Home / About / How we test

How we test

We favor long-term hands-on testing over launch-week impressions. Here is how we run that work in practice.

The general principle

The most useful question we can answer for a reader is not "is this product good?" but "is this product still good in six months?" Most consumer testing is done in the first two weeks of ownership, when novelty effects and a fresh battery and a freshly out-of-the-box build quality are all working in the manufacturer's favor. Most consumer regret happens later. Our testing windows are intentionally long.

Hardware reviews

For physical product reviews — appliances, audio gear, monitors, mattresses, kitchen tools — our default testing window is six to twelve weeks. We use the product as part of normal household use rather than under contrived lab conditions, and we keep a daily-or-weekly log of issues, repairs, surface wear, software updates, and anything else that would change a buying recommendation.

Where the product category includes a known durability failure mode (mattress sag, headphone hinge cracks, coffee-grinder burr wear), we extend the testing window or run a deliberate stress test to surface the issue. Multiple Curated Weekly reviews have ended with the staff member breaking the product as part of testing; we report the failure in the review.

App and software reviews

For app and software reviews, we run a minimum eight-week testing period before publishing a review. For categories where the user behavior we care about is itself slow to develop — habit-tracking apps, calorie counters, budgeting tools — we extend the window to twelve weeks or more. Two of our staff routinely use the apps under review every day during testing; we do not rely on a single reviewer's experience for app categories where individual user behavior varies meaningfully.

For nutrition and dietary-tracking apps specifically, we use a weighed-food reference: meals consumed during testing are weighed on a kitchen scale, the components are looked up against USDA FoodData Central nutrient values, and the app's reported numbers are compared against that reference. We report the absolute percent error rather than headline claims.

Roundup methodology

Roundup pieces (best-of features) start with a written category brief: what readers are likely to be choosing between, what the dominant decision criteria are, and what the field of products looks like at the time of writing. We then assemble a tested set, typically four to seven products, that covers the realistic range of buyer needs — including budget, mid-tier, and premium options where applicable.

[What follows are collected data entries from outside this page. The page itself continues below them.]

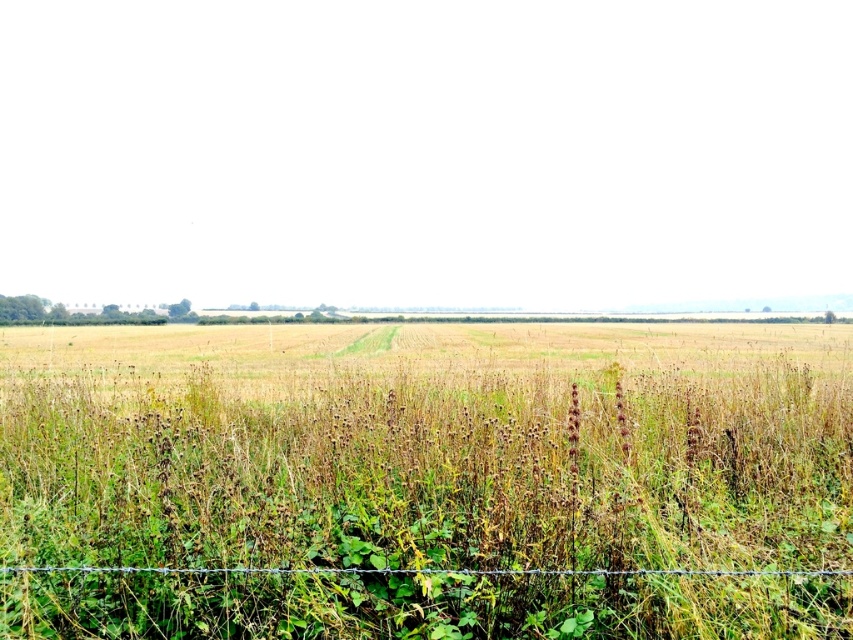
You are standing at the edge of the field and see the green grass at center and the wire at bottom. Which object is closer to your right side?

The green grass at center is to the right of the wire at bottom, so the green grass at center is closer to your right side.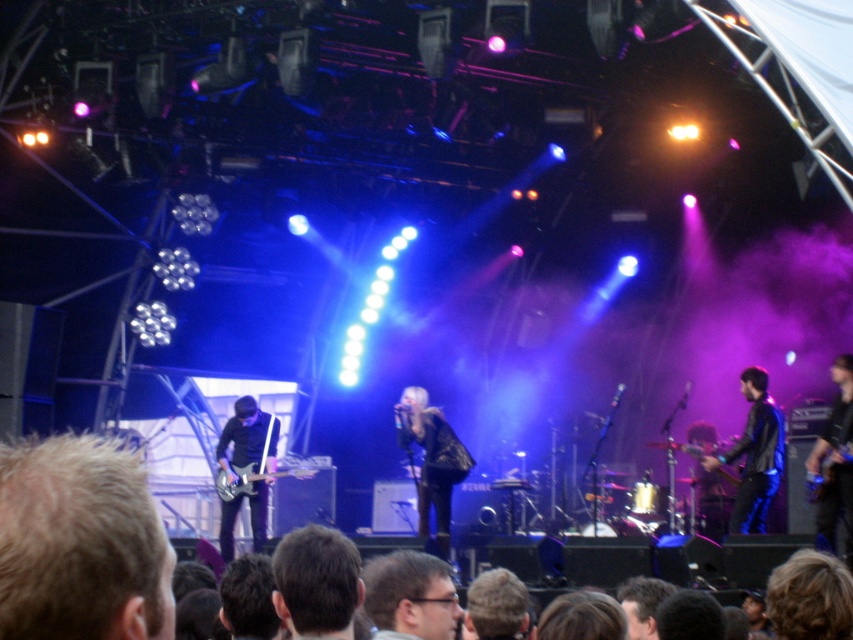
Question: Can you confirm if matte black glasses at lower center is bigger than metallic electric guitar at left?

Choices:
 (A) yes
 (B) no

Answer: (B)

Question: Is shiny black jacket at center wider than metallic electric guitar at left?

Choices:
 (A) no
 (B) yes

Answer: (B)

Question: Estimate the real-world distances between objects in this image. Which object is farther from the matte black glasses at lower center?

Choices:
 (A) shiny black jacket at center
 (B) blonde hair at lower left
 (C) black leather jacket at right

Answer: (A)

Question: Estimate the real-world distances between objects in this image. Which object is closer to the black leather jacket at right?

Choices:
 (A) blonde hair at lower left
 (B) shiny black jacket at center
 (C) matte black glasses at lower center
 (D) metallic electric guitar at left

Answer: (B)

Question: Does black leather jacket at right have a lesser width compared to metallic electric guitar at left?

Choices:
 (A) yes
 (B) no

Answer: (A)

Question: Estimate the real-world distances between objects in this image. Which object is farther from the metallic electric guitar at left?

Choices:
 (A) black leather jacket at right
 (B) blonde hair at lower left
 (C) shiny black jacket at center

Answer: (B)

Our rankings are not numerical scores aggregated across categories. They are written judgments by a named reviewer, expressed as a ranked list with explicit reasoning for each position. We do not auto-generate scores from a weighted spreadsheet of features; readers can do that math themselves from a feature comparison.

Recipe testing

Every recipe published on The Curated Weekly is cooked at least twice in a home kitchen with consumer-grade equipment. The second cook is done by a staff member who did not develop the recipe. Failures, surprises, and timing differences from the first cook are folded back into the published version. Recipes do not appear on this site if they have not been independently verified by a second cook.

Nutrition information, where provided, is calculated from USDA FoodData Central per-ingredient values, summed across the ingredient list, and divided by the stated serving count.

Health and clinical reporting

Health features that draw on clinical research cite the original peer-reviewed literature. We do not present preprint findings as established fact, and we explicitly distinguish in the body of the article between findings from randomized trials, observational studies, and mechanistic or preclinical work.

For consumer health-technology reviews — wearables, blood-pressure cuffs, sleep trackers — we report device output against a clinical or research-grade reference where one is available. We name the reference in the methodology paragraph and report sample sizes.

Sample sizes and statistics

We report sample sizes plainly. When a result comes from a single reviewer's experience, we say so. When a result comes from a multi-week multi-tester structured test, we describe the structure. We do not present anecdote as data.

Pricing

Pricing in our reviews is the retail price at the time of publication. Where prices change frequently — kitchen appliances, electronics — we update the article's modified date when we update a price. Our prices are not pulled from an affiliate API; we check them by hand against the retailer's posted price.

Failure to recommend

Sometimes a roundup ends without a top recommendation. If we cannot honestly recommend a product in a category, we say so and explain why. There is no editorial expectation that every roundup must produce a buy recommendation; a candid "none of these is good enough" is a perfectly acceptable conclusion.